AmazingCo, a company based in Melbourne, Australia had an unprotected Elasticsearch database that contained sensitive details of customers and possible leads. The publicly accessible database was discovered by security researcher Jeremiah Fowler. According to Fowler, a large portion of data was related to children’s entertainment and wine tours.
AmazingCo provides services such as hosting children’s parties, date nights and social experiences all around Australia, New Zealand, and in eight states in the US.
The big picture
- Fowler found out that the unprotected database had 212,220 records in total which included user names, email addresses, phone numbers, internal notes, and other details.
- A folder named “Customers” in the database contained 174,000 records. It was identified that a major chunk of this data was for ‘children’s entertainment and wine tours’.
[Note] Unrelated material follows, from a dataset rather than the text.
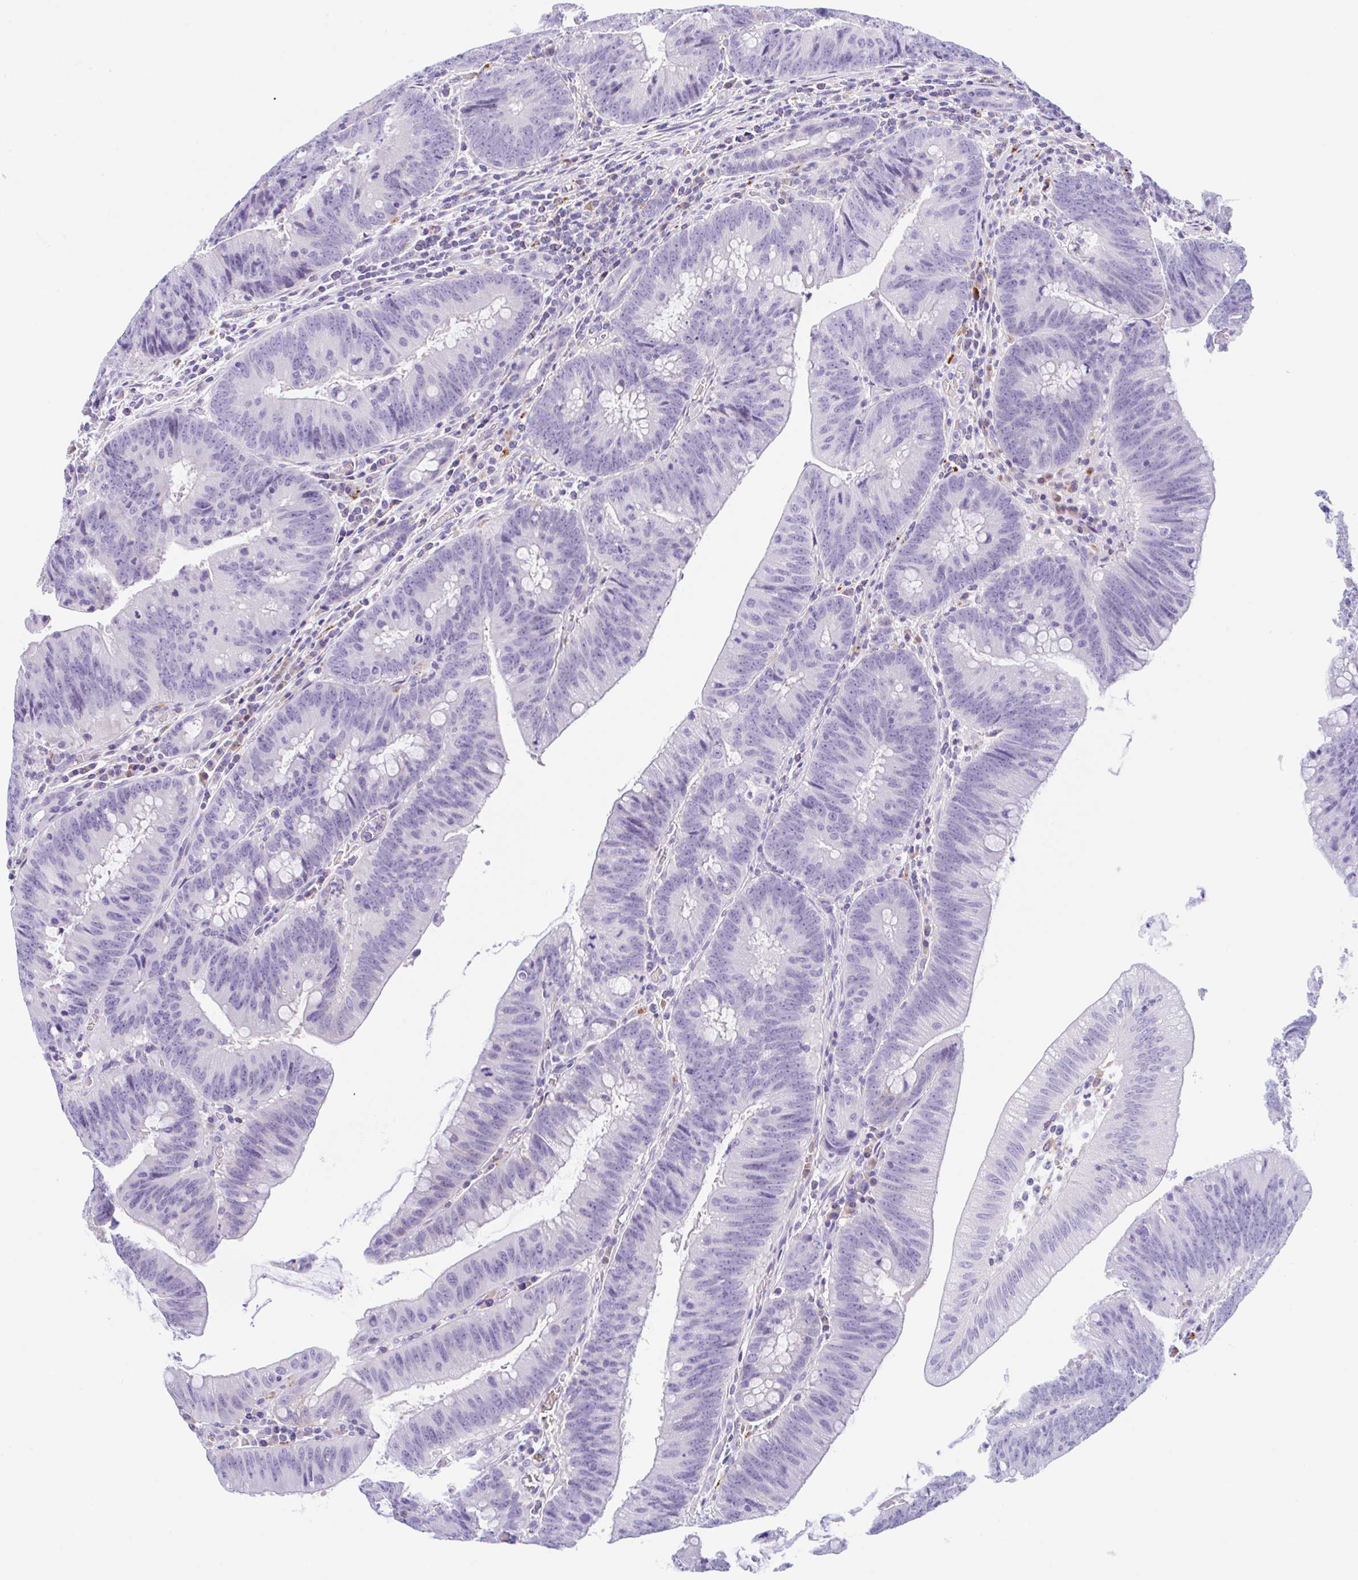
{"staining": {"intensity": "negative", "quantity": "none", "location": "none"}, "tissue": "colorectal cancer", "cell_type": "Tumor cells", "image_type": "cancer", "snomed": [{"axis": "morphology", "description": "Adenocarcinoma, NOS"}, {"axis": "topography", "description": "Colon"}], "caption": "Tumor cells are negative for protein expression in human colorectal cancer.", "gene": "ANKRD9", "patient": {"sex": "female", "age": 87}}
- Detailed customer feedbacks and internal notes on specific events were also found in the database.
- On top of this, IP addresses, Ports, Pathways, and storage information were also recorded in the database.
Fowler indicated the internal notes on events had user reviews linked with personally identifiable data(PII). “A vast majority of the notes that I read were positive and praising the entertainers, tour guides, and experiences. The down side to this is that each of these were connected to the client’s real personally identifiable data and the files also included internal notes on the clients, their events and any challenges Amazingco’s staff experienced,” Fowler wrote in his blog.
Upon being notified about the exposed database, AmazingCo secured the database and its no longer publicly accessible. It is unknown how long these records were exposed online.